Can you take us through the basics of the research that led to the creation of InteRNA?

InteRNA was incorporated as a spinoff from the Hubrecht Institute, Utrecht, the Netherlands. The academic founders of the company used deep sequencing in combination with proprietary bioinformatics to identify novel microRNAs (miRNAs) in deep sequencing data sets. At the time of their research, there were already miRNAs discovered, mainly by Thomas Tuschl when he was at Max Planck Institute for Biophysical Chemistry and at the Rockefeller University. His IP went to Alnylam, which today is the biggest siRNA company in the world. We found new miRNAs that Thomas Tuschl had not found, and we were able to file a patent application on these discoveries.

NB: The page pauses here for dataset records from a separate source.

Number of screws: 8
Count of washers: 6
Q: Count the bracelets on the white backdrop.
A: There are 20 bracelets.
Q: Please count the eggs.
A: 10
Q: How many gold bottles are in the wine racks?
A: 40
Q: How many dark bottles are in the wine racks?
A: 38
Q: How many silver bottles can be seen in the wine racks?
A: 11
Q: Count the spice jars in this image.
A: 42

There was interest from industry for these miRNAs, not only for therapeutic application, but also for diagnostics application.

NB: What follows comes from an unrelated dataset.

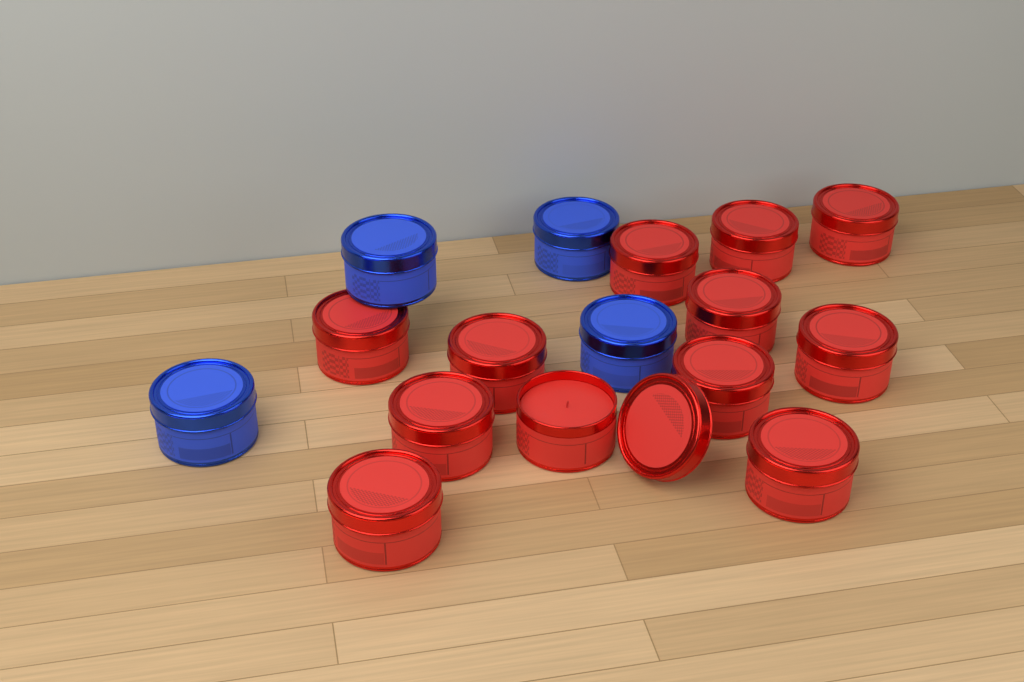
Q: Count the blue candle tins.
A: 4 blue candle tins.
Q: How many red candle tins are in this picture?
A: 12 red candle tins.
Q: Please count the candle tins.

We took a selection of our novel miRNAs, as well as a selection of already known miRNAs from the public database, and we cloned them on an individual basis in lentivector (lentiviral vector). Once we had the viral particles produced, we ran various kinds of high throughput functional genomic screens in cell based assays.

Our R&D approach is a functional genomics approach. We treat tumor cells with the miRNAs on an individual basis to see whether they go, for example, into apoptosis or that you can inhibit proliferation. This is already the first indication of the potential function of the particular miRNA. This approach is unique compared to the approach of other miRNA companies, as what they started off with was descriptive differential expression profiling. In a disease situation miRNAs can be up or down regulated. If you analyze the RNA from disease samples versus normal samples on a microchip with miRNAs, you can check for up and down regulation. What you do not have with this differential expression approach is the spatial and temporal information, and you do not know if the up or down regulation of the miRNA is a result or a cause of a defect. If you have a non-bias functional genomics approach, you immediately have information on the potential function of the miRNA.

Can you elaborate on the development of InteRNA’s INT-1B3 drug development candidate?

Our screenings gave us multiple miRNA drug candidates. We then implemented transcriptomic analysis, mainly based on RNA sequencing with bioinformatics, to identify which messenger RNAs (mRNAs) are regulated by the individual miRNAs. This information gave us insights in the biology of all our candidates. We prioritized INT-1B3, a lipid nanoparticle (LNP) formulated synthetic mimic of a tumor suppressor miRNA, as we found that it has a dual mode of action. Firstly, it targets tumor cells directly, pushing them into apoptosis and inhibiting their proliferation and migration. Regulation of specific mRNAs leads to activation of the PTEN tumor suppressor pathway in parallel to inhibition of the oncogenic Ras/MAPK and PI3K/Akt signaling pathways. In parallel, we discovered that INT-1B3 regulates the tumor microenvironment and ultimately elicits a long term T-cell mediated immune response. INT-1B3 regulates the enzymes CD39 and CD73 thereby reducing adenosine levels and downregulating the adenosine-A2A receptor pathway involved in the escape from immune surveillance. Further it makes immune cold tumors hot through recruitment of CD8+ T_effector cells and downregulation of immunosuppressive LAG-3/FoxP3 T_regulatory cells. Based on this biology, we find INT-1B3 a very attractive drug candidate in the immuno-oncology field.

We aim to initially develop INT-1B3 for treatment of patients with hepatocellular carcinoma (HCC) and triple-negative breast cancer (TNBC). Yet the compound also qualifies for other cancer indications like melanoma, lung cancer (NSCLC) and pancreatic cancer as we found in our preclinical studies.

What is InteRNA’s strategy for pushing forward the development of the company’s drug candidates?

We are looking for partnerships for our CNS programs and, in first instance, not for our lead candidate INT-1B3. We have an anti-miR that can knock down an overexpressed miRNA in temporal lobe epilepsy patients, and are currently in discussions with CNS focused pharma for early stage collaboration on this candidate. For our lead candidate INT-1B3, we would like to reach proof of concept in a Phase 1b/2a trial to create several strategic options with regard to potential Phase 2b trials and/or exit scenarios.